• _Check your understanding_
1 > From the solar wave text, extract the passage that begins at the words "Presenting the findings" and stops after the words "weren’t quick enough.".
2 > Translate this sentence from the solar wave text into Spanish: "His research has provided concrete evidence of propagating fast mode magnetosonic waves at such high speeds in the Sun’s low atmosphere."

• _Study text_
☆ ☆ ☆ ☆ ☆ ☆ ☆

Presenting the findings today at the annual meeting of the Solar Physics Division of the American Astronomical Society is Dr. Wei Liu, a Stanford University Research Associate at the Lockheed Martin Solar and Astrophysics Laboratory (LMSAL) at the company’s Advanced Technology Center (ATC) in Palo Alto. His research has provided concrete evidence of propagating fast mode magnetosonic waves at such high speeds in the Sun’s low atmosphere. We’ve known for awhile that hot plasma will produce a “ripple effect” – much like a bubble popping to the surface when heating gravy. While computer simulations, models and theories speculated how it occurred, it wasn’t until now that these waves have been directly observed. Why? Because we simply weren’t quick enough.
“It is the high temporal and spatial resolution of AIA that enables us to see these waves clearly for the first time. AIA takes high sensitivity, extreme ultraviolet (EUV) pictures of the solar corona at spatial scales down to 1,100 kilometers, every 12 seconds with 0.1-2 second exposures,” said Dr. Liu, who led the analysis of the waves. “In addition, AIA’s full Sun field of view at seven simultaneous wavelengths allows us to track them over large spatial and temperature ranges.”

☆ ☆ ☆ ☆ ☆ ☆ ☆

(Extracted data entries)
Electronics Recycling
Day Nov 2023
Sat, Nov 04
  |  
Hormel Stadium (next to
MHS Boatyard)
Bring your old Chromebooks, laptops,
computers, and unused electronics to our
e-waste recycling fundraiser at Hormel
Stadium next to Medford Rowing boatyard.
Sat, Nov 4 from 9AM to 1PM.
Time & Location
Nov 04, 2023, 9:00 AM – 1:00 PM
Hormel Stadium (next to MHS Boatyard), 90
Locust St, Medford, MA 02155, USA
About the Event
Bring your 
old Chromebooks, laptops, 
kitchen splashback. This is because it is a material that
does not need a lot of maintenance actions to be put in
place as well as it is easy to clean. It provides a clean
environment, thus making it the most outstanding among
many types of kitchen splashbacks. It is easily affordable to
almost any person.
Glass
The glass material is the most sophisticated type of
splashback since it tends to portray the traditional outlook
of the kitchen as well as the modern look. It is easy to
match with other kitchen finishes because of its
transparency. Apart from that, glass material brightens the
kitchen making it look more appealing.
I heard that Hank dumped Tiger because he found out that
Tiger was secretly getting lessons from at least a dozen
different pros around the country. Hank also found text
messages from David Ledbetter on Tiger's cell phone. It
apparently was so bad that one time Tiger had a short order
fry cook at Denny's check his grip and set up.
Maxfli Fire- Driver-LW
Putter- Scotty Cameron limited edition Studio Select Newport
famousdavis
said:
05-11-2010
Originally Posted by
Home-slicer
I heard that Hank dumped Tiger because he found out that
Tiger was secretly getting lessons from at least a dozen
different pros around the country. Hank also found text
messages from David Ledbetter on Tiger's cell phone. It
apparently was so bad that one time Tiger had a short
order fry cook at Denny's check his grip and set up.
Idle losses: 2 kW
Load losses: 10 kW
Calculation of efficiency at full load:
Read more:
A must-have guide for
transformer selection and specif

☆ ☆ ☆ ☆ ☆ ☆ ☆

• _Responses in order_
1 >
Presenting the findings today at the annual meeting of the Solar Physics Division of the American Astronomical Society is Dr. Wei Liu, a Stanford University Research Associate at the Lockheed Martin Solar and Astrophysics Laboratory (LMSAL) at the company’s Advanced Technology Center (ATC) in Palo Alto. His research has provided concrete evidence of propagating fast mode magnetosonic waves at such high speeds in the Sun’s low atmosphere. We’ve known for awhile that hot plasma will produce a “ripple effect” – much like a bubble popping to the surface when heating gravy. While computer simulations, models and theories speculated how it occurred, it wasn’t until now that these waves have been directly observed. Why? Because we simply weren’t quick enough.

2 > Su investigación ha aportado pruebas concretas de ondas magnetosónicas de modo rápido que se propagan a velocidades tan altas en la atmósfera baja del Sol.